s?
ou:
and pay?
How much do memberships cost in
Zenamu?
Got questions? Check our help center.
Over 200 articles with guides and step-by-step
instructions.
--------------------
WORK REQUIRED
Copy out the lines beginning at the one that contains "How much do memberships cost in". Stop at the final line of the data, and include it.

EXERCISE ANSWER
How much do memberships cost in
Zenamu?
Got questions? Check our help center.
Over 200 articles with guides and step-by-step
instructions.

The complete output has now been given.